You have not offered a test dataset, so no tested example from me but
why not use an indicator term in a formula:
(You also have not defined your model very clearly. What are the roles
of the different terms? There appear to be some superfluous constants.
The (a-d) expression would not fit into regression formula conventions
very well. (Either that or a linear model is not what you are asking
about.) This is just a wild guess:
You will get an intercept term by default which I take to be the "k"
term in your expression. I doubt the final form will be exactly as you
expected, but it may be able to recast it in you preferred form (once
you make clear what those terms mean). The estimate for the first term
should come out as an interaction with an x-term and an I(B<x) term.
The estimate for the second term should likewise yield two
coefficients. So (I thought) you should get 5 coefficients ...but
When I did it on a simple linear regression model I got 6, so I guess
my understanding of how many are linearly dependent was wrong.
> lm(y ~ x*I(x < 1) + dx*I(x >1), data=dat)
Call:
lm(formula = y ~ x * I(x < 1) + dx * I(x > 1), data = dat)
Coefficients:
(Intercept) x I(x < 1)TRUE dx
2.920 2.185 -25.026 49.833
I(x > 1)TRUE x:I(x < 1)TRUE dx:I(x > 1)TRUE
NA -33.605 -50.870
If that "dx" term is from a differential equation, then scratch all of
the above and instead use software appropriate to the task or perhaps
use the diff() function to create a delta-x. Or if you are trying to
do the very non-linear operation of estimating the B coefficient,
which is not "linear quantile regression". "Linear" in the
regression
context means linear in the coefficients and the expression (x<B)
would be non-linear when B is a coefficient to be estimated. In his
book "Quantile regression Koenker says changepoints can be estimated
with the nonparametric methods offered in `rqss`
I did try the above formula in package quantreg, but I get an error
from a singular design matrix:
require(quantreg)
rq( y ~ x*I(x < 1) + dx*I(x > 1), data=dat)

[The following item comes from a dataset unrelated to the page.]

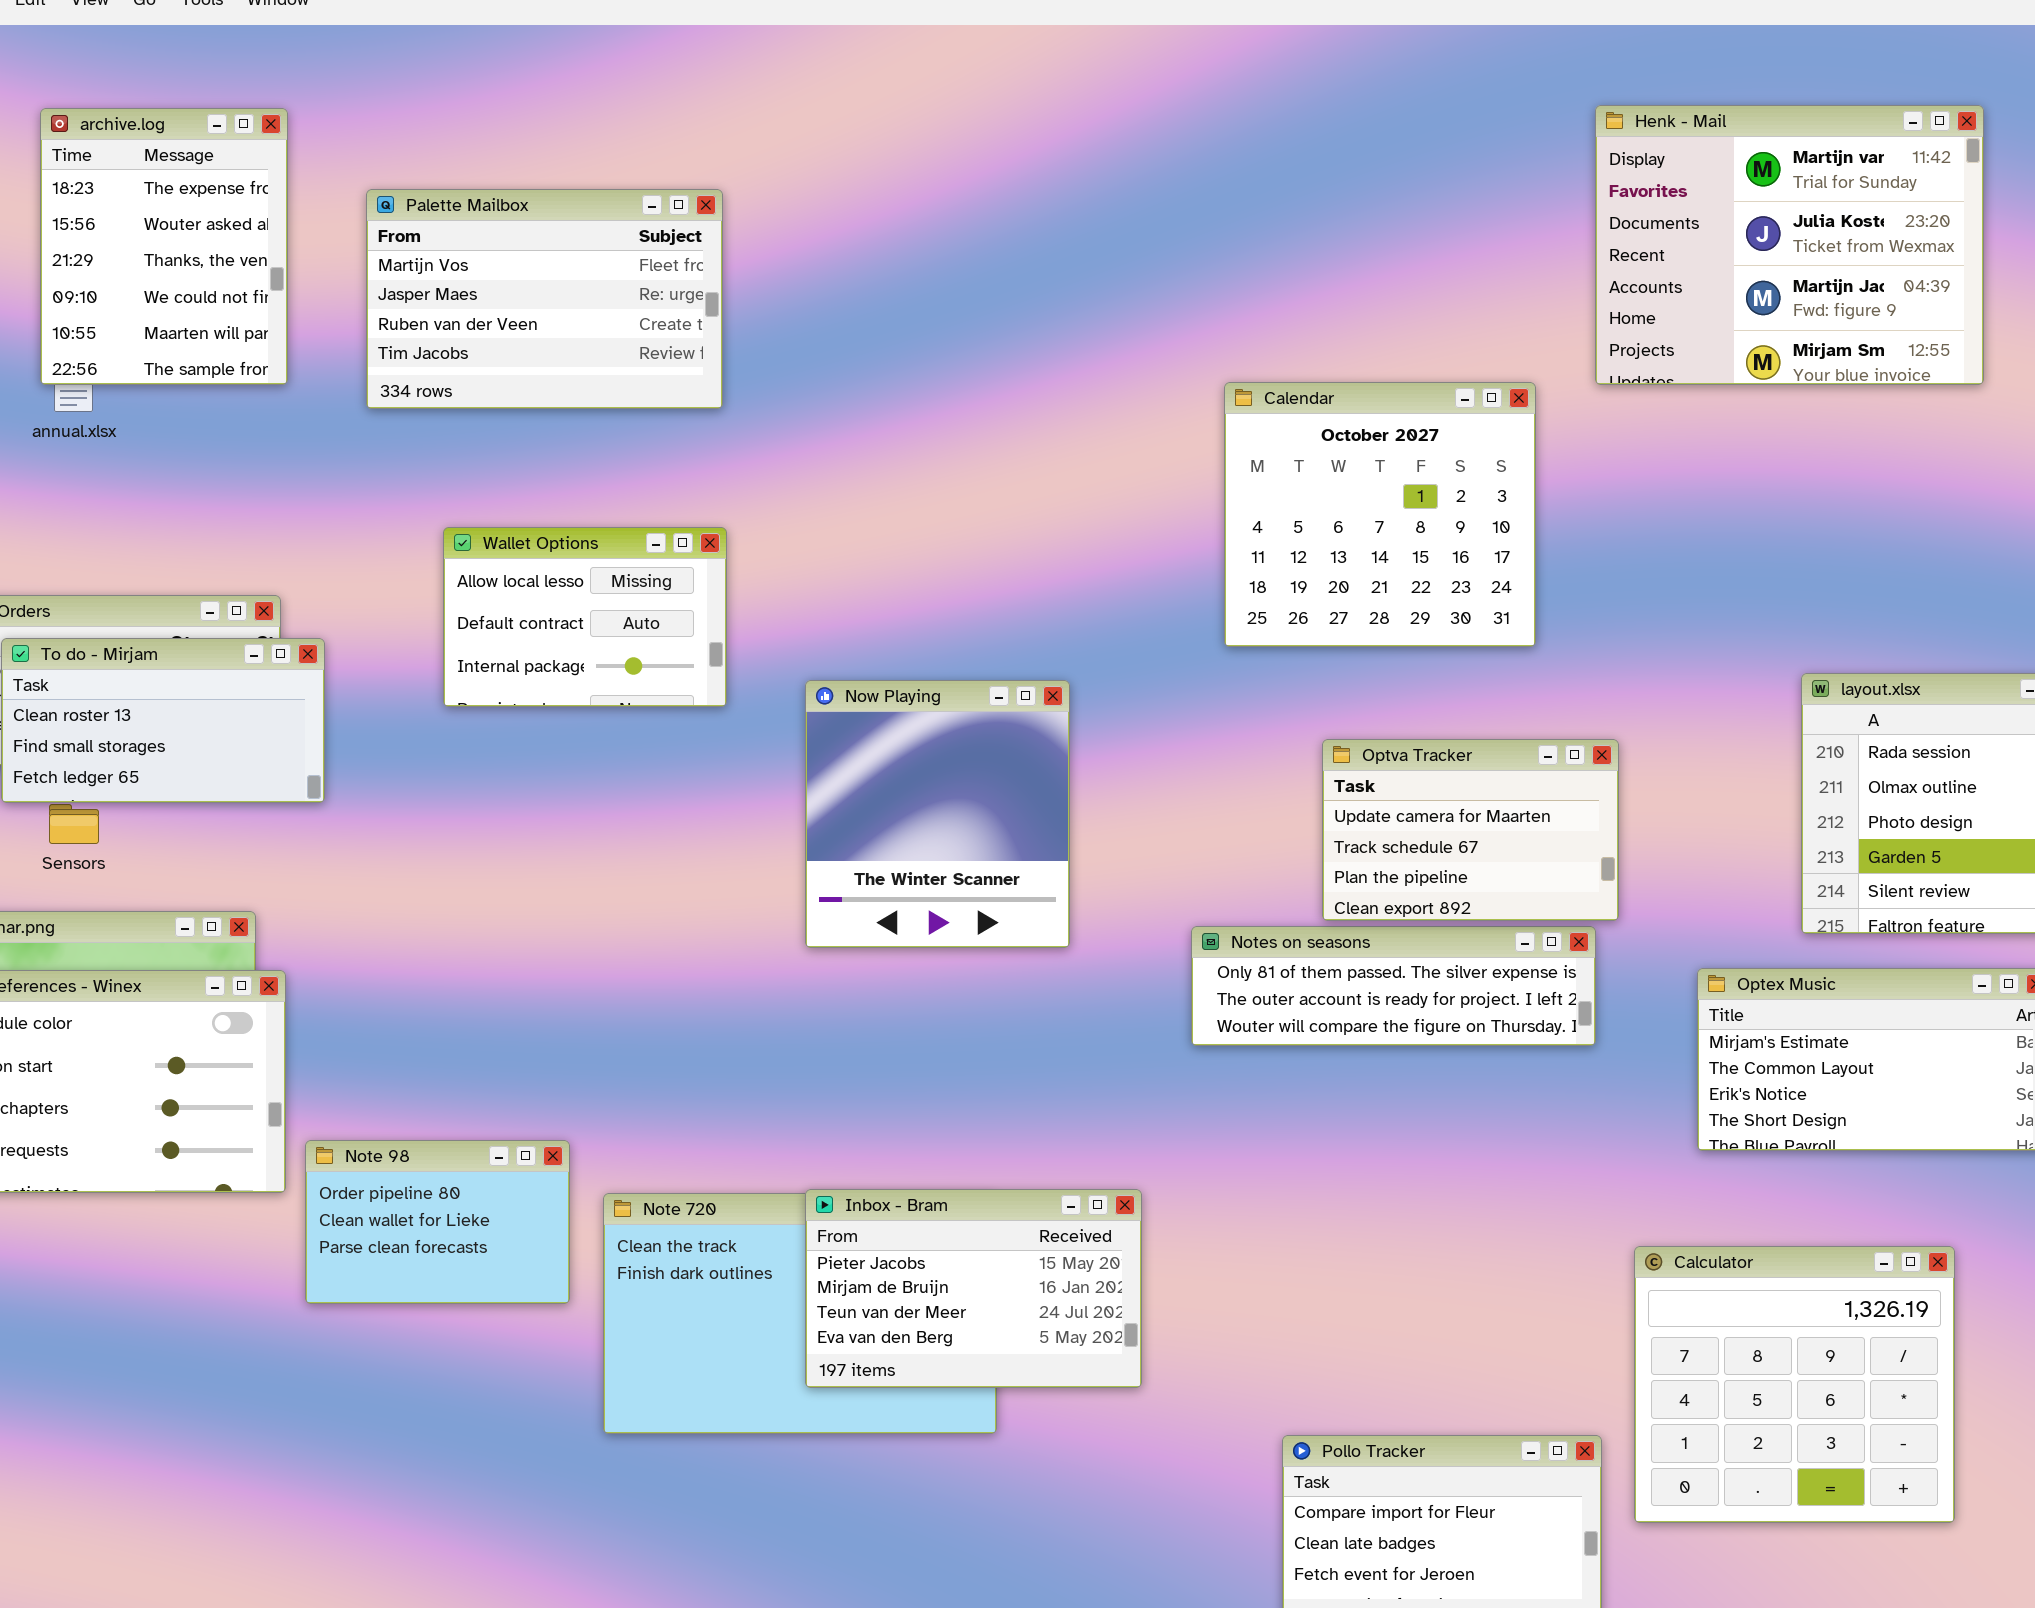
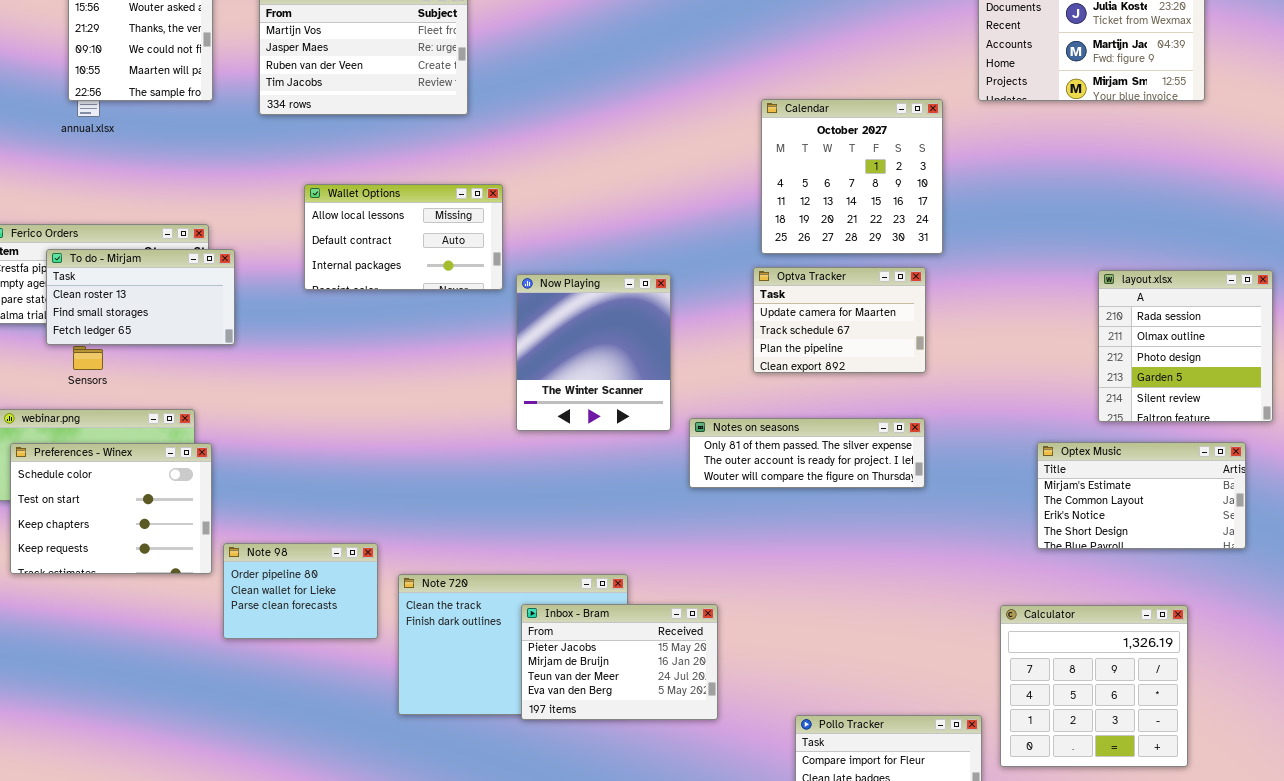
Wallet Options: [443,527,727,707] -> [304,184,503,290], resized
Optva Tracker: [1322,739,1619,921] -> [753,267,926,373], moved
Notes on seasons: [1191,926,1596,1046] -> [689,418,925,488], moved
Inbox - Bram: [805,1189,1142,1388] -> [521,604,718,720], moved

Error in rq.fit.br(x, y, tau = tau, ...) : Singular design matrix
So `rq` seems to be less capable of identifying and discarding
dependencies in the design matrix than is `lm`.
I think some exploratory analysis might be your best first choice,
using lowess. To see many types of regression methods illustrated you
might want to look at Vincent Zoonekynd pages:
http://zoonek2.free.fr/UNIX/48_R/10.html
(it's too bad Vincent still has quantreg examples on his TODO list,
but he does illustrate from package segmented and uses base `lowess`
and a couple of other to show the exploratory methods in action.)
And finishing back at rq with e advice to use exploratory methods as
in Koenker's example on p 16 of
http://cran.r-project.org/web/packages/quantreg/vignettes/rq.pdf
... where he used a 15-knot spline function inside an rq call.
--
David Winsemius, MD
West Hartford, CT